Economists say the visitor industry will experience the impact of the economic meltdown this summer and predict the sector will lose 300 jobs statewide. Cruise passengers that do come are likely to spend less.

The national recession will catch up with Alaska in 2009, with job losses in most major economic sectors except government, economists told Juneau’s business community Thursday.

“Alaska is going to join the rest of the nation in recession in 2009, that’s the bottom line,” said Pat Burden, president of the Anchorage consulting firm Northern Economics.

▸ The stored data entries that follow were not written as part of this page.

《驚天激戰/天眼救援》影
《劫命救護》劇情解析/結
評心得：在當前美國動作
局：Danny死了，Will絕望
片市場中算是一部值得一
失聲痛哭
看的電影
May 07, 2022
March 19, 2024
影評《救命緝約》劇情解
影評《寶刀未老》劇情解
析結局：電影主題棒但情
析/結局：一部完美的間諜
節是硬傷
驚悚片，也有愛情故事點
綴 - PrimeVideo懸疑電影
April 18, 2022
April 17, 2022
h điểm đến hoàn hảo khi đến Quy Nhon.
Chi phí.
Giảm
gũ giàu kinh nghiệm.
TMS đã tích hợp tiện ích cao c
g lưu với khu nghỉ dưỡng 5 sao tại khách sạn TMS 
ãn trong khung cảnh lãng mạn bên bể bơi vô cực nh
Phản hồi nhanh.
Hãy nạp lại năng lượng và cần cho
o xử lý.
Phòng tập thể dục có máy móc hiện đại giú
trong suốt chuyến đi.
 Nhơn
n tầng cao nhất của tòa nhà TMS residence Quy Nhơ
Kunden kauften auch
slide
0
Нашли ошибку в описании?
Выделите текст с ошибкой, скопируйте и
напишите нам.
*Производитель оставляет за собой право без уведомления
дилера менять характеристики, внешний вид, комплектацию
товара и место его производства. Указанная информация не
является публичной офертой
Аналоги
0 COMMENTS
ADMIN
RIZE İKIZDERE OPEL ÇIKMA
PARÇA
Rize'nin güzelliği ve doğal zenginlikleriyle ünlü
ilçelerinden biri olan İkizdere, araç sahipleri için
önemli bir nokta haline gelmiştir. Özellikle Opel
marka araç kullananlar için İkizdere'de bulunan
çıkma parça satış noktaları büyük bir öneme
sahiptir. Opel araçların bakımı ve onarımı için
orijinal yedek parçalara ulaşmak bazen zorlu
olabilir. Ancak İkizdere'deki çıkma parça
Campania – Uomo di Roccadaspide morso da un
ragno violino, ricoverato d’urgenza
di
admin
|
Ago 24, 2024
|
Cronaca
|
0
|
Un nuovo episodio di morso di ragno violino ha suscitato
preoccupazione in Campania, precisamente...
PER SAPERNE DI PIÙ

Along with the shrinking economy, 3,400 jobs, or about six-tenths of a percent statewide, will be lost, Burden said, bucking a 20-plus year trend of economic growth in Alaska.

Burden said the cruise industry appears to be responding as it did after 9/11 by slashing prices to keep its ships full and workers working, but said the passengers that do come are likely to spend less. The hospitality and leisure sector as a whole is forecast to lose 300 jobs statewide.

Fortunately for the capital city, government as an industry will grow, Burden said. He and Lt. Gov. Sean Parnell described government spending as a “stabilizing force” in the economy. Part of that stability will come from the state’s $6 billion reserve, likely to be tapped for the upcoming budget year, and spending on major construction projects in the pipeline, Parnell said.

Burden said additional jobs are anticipated to be created by the federal government and military.

Unfortunately, Burden said new research suggests this economic crisis may last much longer than recessions of the recent past. The turmoil on Wall Street and less available credit by banks are contributing factors.

“Prepare for a fairly lengthy recession,” he said.